Anyone who has played squash at Whitecraigs Tennis Squash and Fitness Club in the last two decades will be familiar with the name Jason Broadberry.
The club’s stalwart coach has educated, improved and inspired squash players at the club and throughout the West region in that time.
It was a fitting tribute then, when members of the club rallied together to nominate Jason as the Scottish Squash Coach of the Year 2021/22.
He said: “When I first heard I had won I was taken by surprise because nobody told me that I was up for it.
“My wife told me how great it was and all my friends and family said how amazing it was, so I sort of got over myself and began to enjoy it.”
Having been a fixture at the club for so long, Jason was very appreciative of all the nominations and well wishes which he received.
Jason said: “Everyone at the club was delighted for me and they were all very complimentary.
“Whenever I bumped into anyone they were all saying congratulations, I felt like a celebrity enjoying my fifteen minutes of fame.”
The 53-year-old’s love for squash started as a young player in Surrey, and as he grew older, he started to take on the role of coaching, helping some of the younger players at his club.
When he made the move north to Glasgow he started to dedicate more time to his craft and started working as a part-time squash coach.
With those years of experience behind him, Jason is keen to help young coaches to be the best they can be, and he shared some advice for coaches at the beginning of their journey.
He said: “You’ve got to get on court and just do it.
“You’re going to make mistakes as you develop, but the more time you spend on court the more you learn about your own coaching, and the more you watch other coaches and go on courses, the more you’ll learn.”

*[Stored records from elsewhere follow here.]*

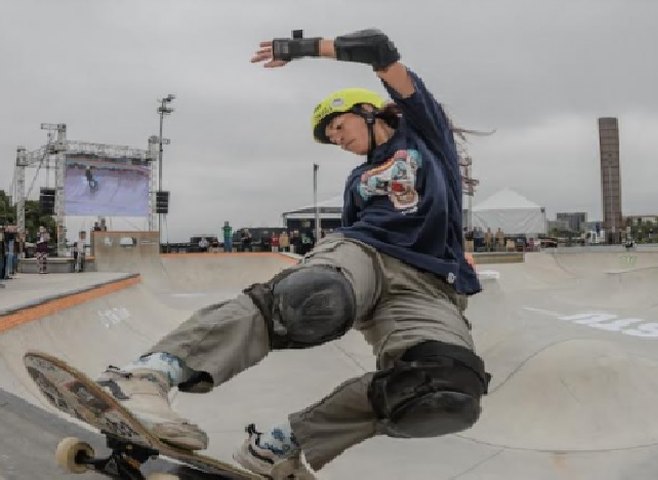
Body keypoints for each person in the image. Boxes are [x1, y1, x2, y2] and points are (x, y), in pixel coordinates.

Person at [95, 28, 489, 478]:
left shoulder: (424, 135)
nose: (336, 138)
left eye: (338, 126)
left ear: (368, 110)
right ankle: (147, 376)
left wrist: (302, 48)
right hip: (365, 253)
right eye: (329, 136)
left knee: (442, 389)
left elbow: (379, 48)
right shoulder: (356, 181)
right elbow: (347, 240)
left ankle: (278, 446)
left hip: (429, 287)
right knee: (312, 297)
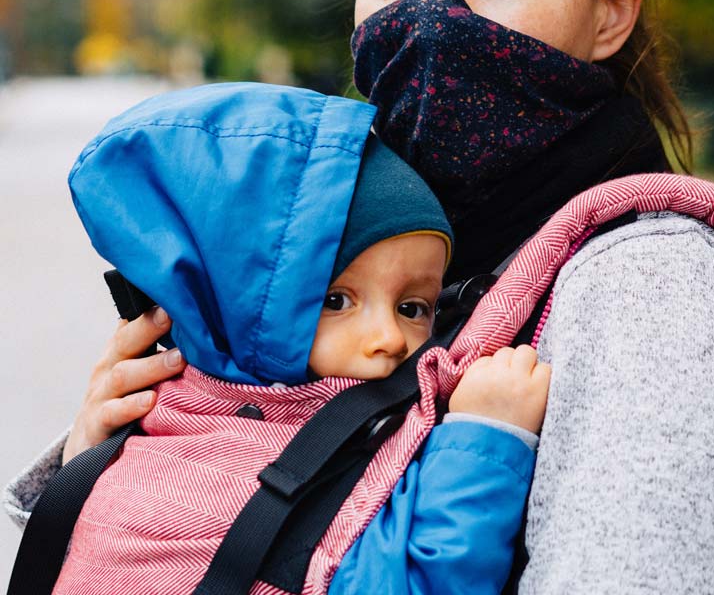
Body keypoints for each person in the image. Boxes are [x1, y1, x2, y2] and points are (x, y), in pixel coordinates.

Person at [7, 0, 714, 594]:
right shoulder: (342, 230)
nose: (435, 19)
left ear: (611, 6)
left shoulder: (656, 290)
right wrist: (113, 462)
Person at [32, 81, 550, 595]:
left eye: (412, 308)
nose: (390, 338)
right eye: (336, 301)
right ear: (238, 304)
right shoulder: (175, 464)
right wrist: (486, 440)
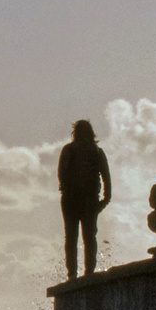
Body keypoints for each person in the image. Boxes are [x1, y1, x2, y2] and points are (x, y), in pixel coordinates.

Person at [57, 119, 111, 281]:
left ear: (75, 133)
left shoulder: (68, 149)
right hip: (90, 201)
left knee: (71, 237)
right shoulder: (97, 151)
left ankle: (72, 274)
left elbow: (61, 174)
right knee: (89, 237)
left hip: (70, 200)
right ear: (91, 133)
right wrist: (104, 200)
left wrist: (67, 191)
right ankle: (89, 272)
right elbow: (107, 178)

The experienced coach is currently enrolled on the Scottish Squash Thrive Coaching Programme, which aims to develop a network of highly skilled squash coaches across Scotland.
Jason reflected: “It has been great to get together with other coaches and discuss all aspects of squash.
“Particularly thinking about young squash players and what they need to help them along the path.”
And he has now taken the role of Director of Squash at Giffnock Tennis Squash and Hockey Club, where he is helping to develop the junior section.
Jason is also one of the organisers of Racketball Around Scotland, which organises tournaments across the country, and this is another passion of his.
The thriving community that he and fellow organiser Keith Gristwood have created has helped the game to grow in popularity in recent years.
He said: “I think racketball is a great complementary sport to squash.
“Players can take a break from squash and still have a good experience playing racketball, and people who are coming to the end of their career can use racketball to keep playing.”
With Jason coaching as many as 80 players in an average week, and his wider involvement in squash and racketball, the influence that he will have on the game in Scotland is likely to continue to grow, as more and more players hear the phrase: “It’s always a good day for squash.”